The 2005 article titled “Adjusting for Differences in Tests,” authored by Robert Linn – a highly respected scholar in the academy and also Distinguished Professor Emeritus in Research & Evaluation Methodology from the University of Colorado at Boulder – and published by the esteemed National Academy of Sciences, is all about “[t]he desire to treat scores obtained from different tests as if they were interchangeable, or at least comparable.” This is very much in line with current trends to combine different tests to measure value-added given statisticians and (particularly in the universe of VAMs) econometricians’ “natural predilections” to find (and force) solutions to what they see as very rational and practical problems. Hence, this paper is still very relevant here and today.
To equate tests, as per Dorans and Holland (2000) as cited by Linn, there are five requirements that must be met. These requirements “enjoy a broad professional consensus” and also pertain to test equating when it comes to doing this within VAMs:
- The Equal Construct Requirement: Tests that measure different constructs (e.g., mathematics versus reading/language arts) should not be equated. States that are using different subject area tests as pretests for other subject area tests to measure growth over time, for example, are in serious violation of this requirement.
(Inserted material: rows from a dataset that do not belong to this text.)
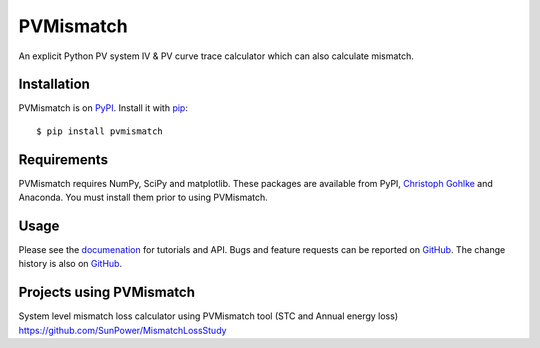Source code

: PVMismatch
==========

An explicit Python PV system IV & PV curve trace calculator which can
also calculate mismatch.

|Build Status|

Installation
------------

PVMismatch is on `PyPI <https://pypi.python.org/pypi/pvmismatch>`__. Install it
with `pip <https://pip.pypa.io/en/stable/>`__:

::

    $ pip install pvmismatch

Requirements
------------

PVMismatch requires NumPy, SciPy and matplotlib. These packages are available
from PyPI, `Christoph Gohlke <http://www.lfd.uci.edu/~gohlke/pythonlibs/>`__
and Anaconda. You must install them prior to using PVMismatch.

Usage
-----

Please see the `documenation <http://sunpower.github.io/PVMismatch/>`__ for
tutorials and API. Bugs and feature requests can be reported on
`GitHub <https://github.com/SunPower/PVMismatch/issues>`__. The change
history is also on `GitHub <https://github.com/SunPower/releases/>`__.

.. |Build Status| image:: https://travis-ci.org/SunPower/PVMismatch.svg?branch=master
   :target: https://travis-ci.org/SunPower/PVMismatch

Projects using PVMismatch
-----
System level mismatch loss calculator using PVMismatch tool (STC and Annual energy loss)
https://github.com/SunPower/MismatchLossStudy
- The Equal Reliability Requirement: Tests that measure the same construct but which differ in reliability (i.e., consistency at the same time or over time as measured in a variety of ways) should not be equated. Most large-scale tests, often depending on whether they yield norm- or criterion-referenced data given the normed or state standards to which they are aligned, yield different levels of reliability. Likewise, the types of consequences attached to test results throw this off as well.
- The Symmetry Requirement: The equating function for equating the scores of Y to those of X should be the inverse of the equating function for equating the scores of X to those of Y. I am unfamiliar of studies that have addressed this as this is typically overlooked and assumed.
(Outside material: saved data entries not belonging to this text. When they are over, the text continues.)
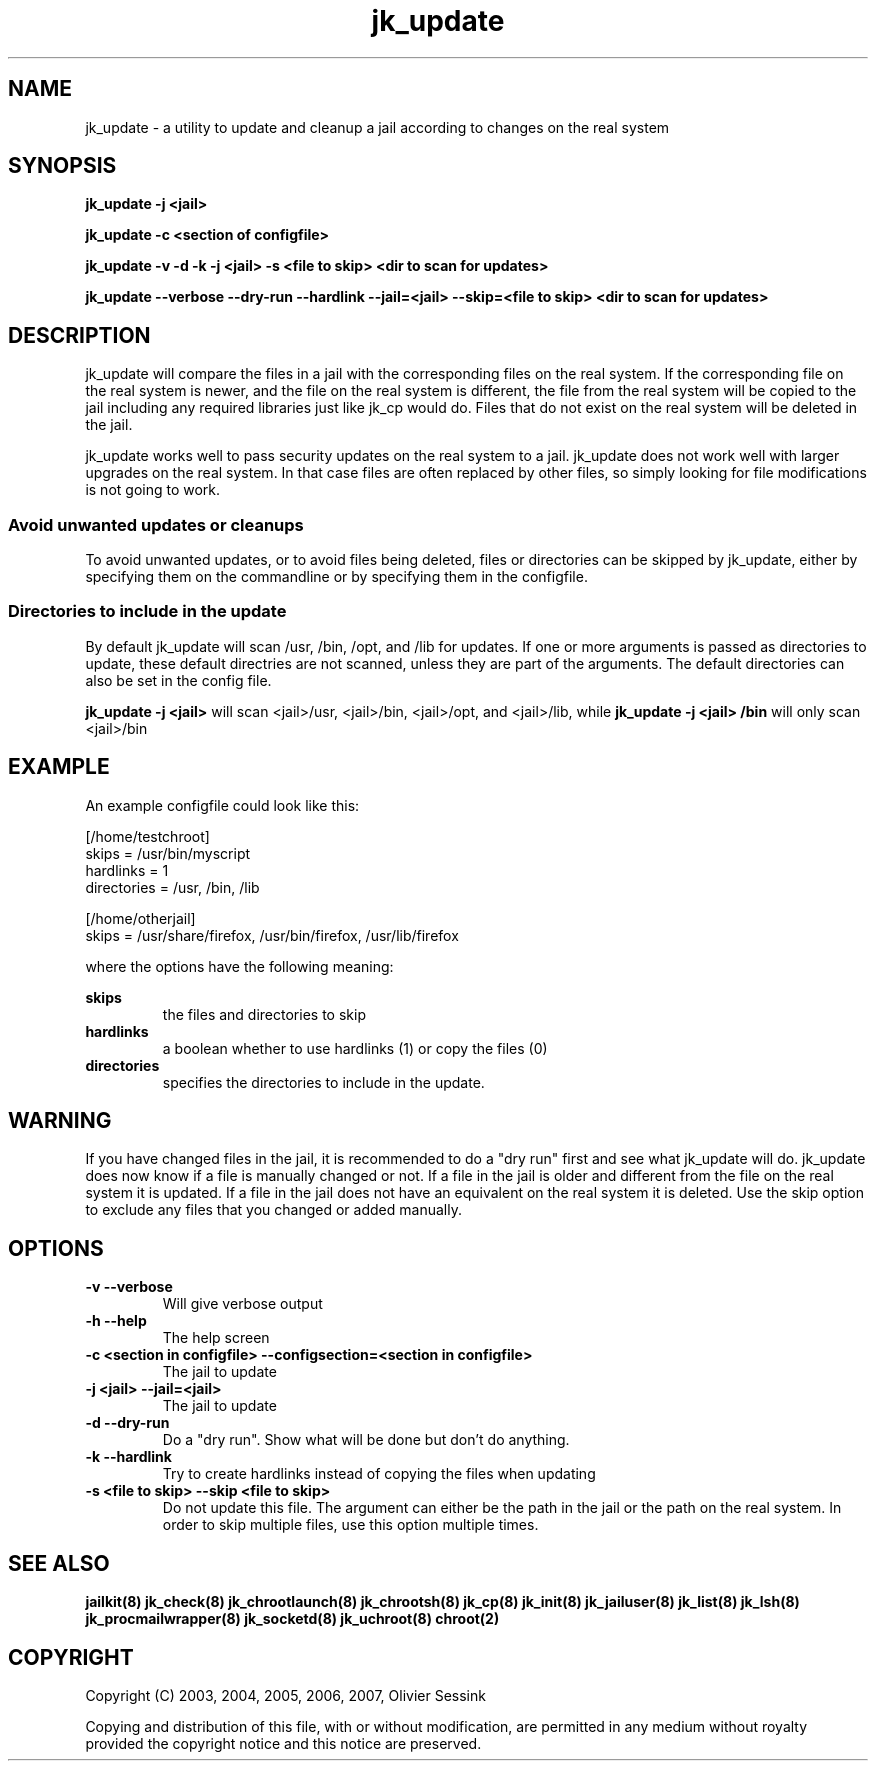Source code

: .TH jk_update 8 17-07-2007 JAILKIT jk_update

.SH NAME
jk_update \- a utility to update and cleanup a jail according to changes on the real system 

.SH SYNOPSIS

.B jk_update -j <jail>

.B jk_update -c <section of configfile>

.B jk_update -v -d -k -j <jail> -s <file to skip> <dir to scan for updates>

.B jk_update --verbose --dry-run --hardlink --jail=<jail> --skip=<file to skip> <dir to scan for updates>

.SH DESCRIPTION

jk_update will compare the files in a jail with the corresponding files on the real system. If the corresponding file on the real system is newer, and the file on the real system is different, the file from the real system will be copied to the jail including any required libraries just like jk_cp would do. Files that do not exist on the real system will be deleted in the jail.

jk_update works well to pass security updates on the real system to a jail. jk_update does not work well with larger upgrades on the real system. In that case files are often replaced by other files, so simply looking for file modifications is not going to work.

.SS "Avoid unwanted updates or cleanups"

To avoid unwanted updates, or to avoid files being deleted, files or directories can be skipped by jk_update, either by specifying them on the commandline or by specifying them in the configfile.  

.SS "Directories to include in the update"

By default jk_update will scan /usr, /bin, /opt, and /lib for updates. If one or more arguments is passed as directories to update, these default directries are not scanned, unless they are part of the arguments. The default directories can also be set in the config file.

.B jk_update -j <jail>
will scan <jail>/usr, <jail>/bin, <jail>/opt, and <jail>/lib, while
.B jk_update -j <jail> /bin
will only scan <jail>/bin

.SH EXAMPLE

An example configfile could look like this:

.nf
.sp
[/home/testchroot]
skips = /usr/bin/myscript
hardlinks = 1
directories = /usr, /bin, /lib

[/home/otherjail]
skips = /usr/share/firefox, /usr/bin/firefox, /usr/lib/firefox
.fi

where the options have the following meaning:

.B skips
.RS
the files and directories to skip
.RE
.B hardlinks
.RS
a boolean whether to use hardlinks (1) or copy the files (0)
.RE
.B directories
.RS
specifies the directories to include in the update.
.RE

.SH WARNING

If you have changed files in the jail, it is recommended to do a "dry run" first and see what jk_update will do. jk_update does now know if a file is manually changed or not. If a file in the jail is older and different from the file on the real system it is updated. If a file in the jail does not have an equivalent on the real system it is deleted. Use the skip option to exclude any files that you changed or added manually.

.SH OPTIONS

.TP
.BR \-v\ \-\-verbose
Will give verbose output
.TP
.BR \-h\ \-\-help
The help screen
.TP
.BR \-c\ <section\ in\ configfile>\ \-\-configsection=<section\ in\ configfile>
The jail to update
.TP
.BR \-j\ <jail>\ \-\-jail=<jail>
The jail to update
.TP
.BR \-d\ \-\-dry\-run
Do a "dry run". Show what will be done but don't do anything.
.TP
.BR \-k\ \-\-hardlink
Try to create hardlinks instead of copying the files when updating
.TP
.BR \-s\ <file\ to\ skip>\ \-\-skip\ <file\ to\ skip>
Do not update this file. The argument can either be the path in the jail or the path on the real system. In order to skip multiple files, use this option multiple times. 

.SH "SEE ALSO"
.BR jailkit(8)
.BR jk_check(8)
.BR jk_chrootlaunch(8)
.BR jk_chrootsh(8)
.BR jk_cp(8)
.BR jk_init(8)
.BR jk_jailuser(8)
.BR jk_list(8)
.BR jk_lsh(8)
.BR jk_procmailwrapper(8)
.BR jk_socketd(8)
.BR jk_uchroot(8)
.BR chroot(2)

.SH COPYRIGHT

Copyright (C) 2003, 2004, 2005, 2006, 2007, Olivier Sessink

Copying and distribution of this file, with or without modification,
are permitted in any medium without royalty provided the copyright
notice and this notice are preserved.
- The Equity Requirement: It ought to be a matter of indifference for an examinee to be tested by either one of the two tests that have been equated. It is not, however, a matter of indifference in the universe of VAMs, as best demonstrated by the research conducted by Papay (2010) in his Different tests, different answers: The stability of teacher value-added estimates across outcome measures study.
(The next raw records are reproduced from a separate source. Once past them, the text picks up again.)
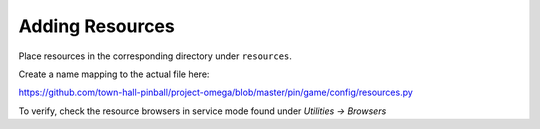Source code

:Adding Resources
================

Place resources in the corresponding directory under ``resources``.

Create a name mapping to the actual file here:

https://github.com/town-hall-pinball/project-omega/blob/master/pin/game/config/resources.py

To verify, check the resource browsers in service mode found under
`Utilities -> Browsers`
- Population Invariance Requirement: The choice of (sub)population used to compute the equating function between the scores on tests X and Y should not matter. In other words, the equating function used to link the scores of X and Y should be population invariant. As also noted in Papay (2010) even using the same populations, the scores on tests X and Y DO matter.
Accordingly, here are Linn’s two key points of caution: (1) Factors that complicate doing this, and make such simple conversions less reliable and less or invalid include “the content, format, and margins of error of the tests; the intended and actual uses of the tests; and the consequences attached to the results of the tests.” Likewise, (2) “it cannot be assumed that converted scores will behave just like those of the test whose scale is adopted.” That is, by converting or norming scores to permit longitudinal analyses (i.e., in the case of VAMs) can very well violate what the test scores mean even if commonsense might tell us they essentially mean the same thing.
Hence, and also as per the National Research Council (NRC), “it is not feasible to compare ‘the full array of currently administered commercial and state achievement tests to one another, through the development of a single equivalency or linking scale.” Test content varies so much “in content, item format, conditions of administration, and consequences attached to [test] results that the linked scores could not be considered sufficiently comparable to justify the development of [a] single equivalency scale.”
“Although NAEP [the National Assessment of Educational Progress – the nation’s “best” test] would seem to hold the greatest promise for linking state assessments… NAEP has no consequences either for individual students or for the schools they attend. State assessments, on the other hand, clearly have important consequences for schools and in a number of states they also have significant consequences for individual students” and now teachers. This is the key factor that throws off the potential to equate tests that are not designed to be interchangeable. This is certainly not to say, however, just increase the consequences across tests to make them more interchangeable. It’s just not that simple – see rules 1-5 above.